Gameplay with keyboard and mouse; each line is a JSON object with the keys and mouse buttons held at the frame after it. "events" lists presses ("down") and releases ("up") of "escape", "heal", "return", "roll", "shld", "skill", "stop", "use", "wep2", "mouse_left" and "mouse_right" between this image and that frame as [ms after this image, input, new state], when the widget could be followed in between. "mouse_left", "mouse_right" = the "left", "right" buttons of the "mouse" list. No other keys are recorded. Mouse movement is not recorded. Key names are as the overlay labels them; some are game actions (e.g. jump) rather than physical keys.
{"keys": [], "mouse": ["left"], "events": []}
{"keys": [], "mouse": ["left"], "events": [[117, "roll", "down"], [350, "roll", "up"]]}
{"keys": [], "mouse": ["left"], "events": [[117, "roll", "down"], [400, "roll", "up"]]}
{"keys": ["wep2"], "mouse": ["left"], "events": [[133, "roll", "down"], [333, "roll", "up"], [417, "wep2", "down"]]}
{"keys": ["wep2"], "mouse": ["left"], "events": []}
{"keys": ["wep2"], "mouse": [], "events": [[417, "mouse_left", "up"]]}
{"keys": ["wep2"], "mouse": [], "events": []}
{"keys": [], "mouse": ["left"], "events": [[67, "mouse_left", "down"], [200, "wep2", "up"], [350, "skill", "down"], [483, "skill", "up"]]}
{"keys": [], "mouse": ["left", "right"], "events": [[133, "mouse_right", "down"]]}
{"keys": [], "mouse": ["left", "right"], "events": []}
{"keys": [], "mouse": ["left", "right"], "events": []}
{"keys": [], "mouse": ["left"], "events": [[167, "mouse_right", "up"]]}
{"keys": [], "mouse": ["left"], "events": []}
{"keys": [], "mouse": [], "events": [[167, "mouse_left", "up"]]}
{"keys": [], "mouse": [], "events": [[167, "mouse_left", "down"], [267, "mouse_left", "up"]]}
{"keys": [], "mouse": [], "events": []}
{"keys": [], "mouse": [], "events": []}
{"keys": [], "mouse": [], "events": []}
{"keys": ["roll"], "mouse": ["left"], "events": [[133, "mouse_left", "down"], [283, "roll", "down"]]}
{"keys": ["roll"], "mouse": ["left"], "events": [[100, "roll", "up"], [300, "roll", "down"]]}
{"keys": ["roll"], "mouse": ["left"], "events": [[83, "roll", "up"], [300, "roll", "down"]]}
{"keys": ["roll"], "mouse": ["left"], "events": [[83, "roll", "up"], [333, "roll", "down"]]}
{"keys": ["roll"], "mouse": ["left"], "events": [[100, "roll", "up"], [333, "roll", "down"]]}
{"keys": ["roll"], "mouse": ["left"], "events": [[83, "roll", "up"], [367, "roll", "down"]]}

═══

- _Assignment_
An exact copy of every entry is the expected result.

- _Solution to this problem_
Gameplay with keyboard and mouse; each line is a JSON object with the keys and mouse buttons held at the frame after it. "events" lists presses ("down") and releases ("up") of "escape", "heal", "return", "roll", "shld", "skill", "stop", "use", "wep2", "mouse_left" and "mouse_right" between this image and that frame as [ms after this image, input, new state], when the widget could be followed in between. "mouse_left", "mouse_right" = the "left", "right" buttons of the "mouse" list. No other keys are recorded. Mouse movement is not recorded. Key names are as the overlay labels them; some are game actions (e.g. jump) rather than physical keys.
{"keys": [], "mouse": ["left"], "events": []}
{"keys": [], "mouse": ["left"], "events": [[117, "roll", "down"], [350, "roll", "up"]]}
{"keys": [], "mouse": ["left"], "events": [[117, "roll", "down"], [400, "roll", "up"]]}
{"keys": ["wep2"], "mouse": ["left"], "events": [[133, "roll", "down"], [333, "roll", "up"], [417, "wep2", "down"]]}
{"keys": ["wep2"], "mouse": ["left"], "events": []}
{"keys": ["wep2"], "mouse": [], "events": [[417, "mouse_left", "up"]]}
{"keys": ["wep2"], "mouse": [], "events": []}
{"keys": [], "mouse": ["left"], "events": [[67, "mouse_left", "down"], [200, "wep2", "up"], [350, "skill", "down"], [483, "skill", "up"]]}
{"keys": [], "mouse": ["left", "right"], "events": [[133, "mouse_right", "down"]]}
{"keys": [], "mouse": ["left", "right"], "events": []}
{"keys": [], "mouse": ["left", "right"], "events": []}
{"keys": [], "mouse": ["left"], "events": [[167, "mouse_right", "up"]]}
{"keys": [], "mouse": ["left"], "events": []}
{"keys": [], "mouse": [], "events": [[167, "mouse_left", "up"]]}
{"keys": [], "mouse": [], "events": [[167, "mouse_left", "down"], [267, "mouse_left", "up"]]}
{"keys": [], "mouse": [], "events": []}
{"keys": [], "mouse": [], "events": []}
{"keys": [], "mouse": [], "events": []}
{"keys": ["roll"], "mouse": ["left"], "events": [[133, "mouse_left", "down"], [283, "roll", "down"]]}
{"keys": ["roll"], "mouse": ["left"], "events": [[100, "roll", "up"], [300, "roll", "down"]]}
{"keys": ["roll"], "mouse": ["left"], "events": [[83, "roll", "up"], [300, "roll", "down"]]}
{"keys": ["roll"], "mouse": ["left"], "events": [[83, "roll", "up"], [333, "roll", "down"]]}
{"keys": ["roll"], "mouse": ["left"], "events": [[100, "roll", "up"], [333, "roll", "down"]]}
{"keys": ["roll"], "mouse": ["left"], "events": [[83, "roll", "up"], [367, "roll", "down"]]}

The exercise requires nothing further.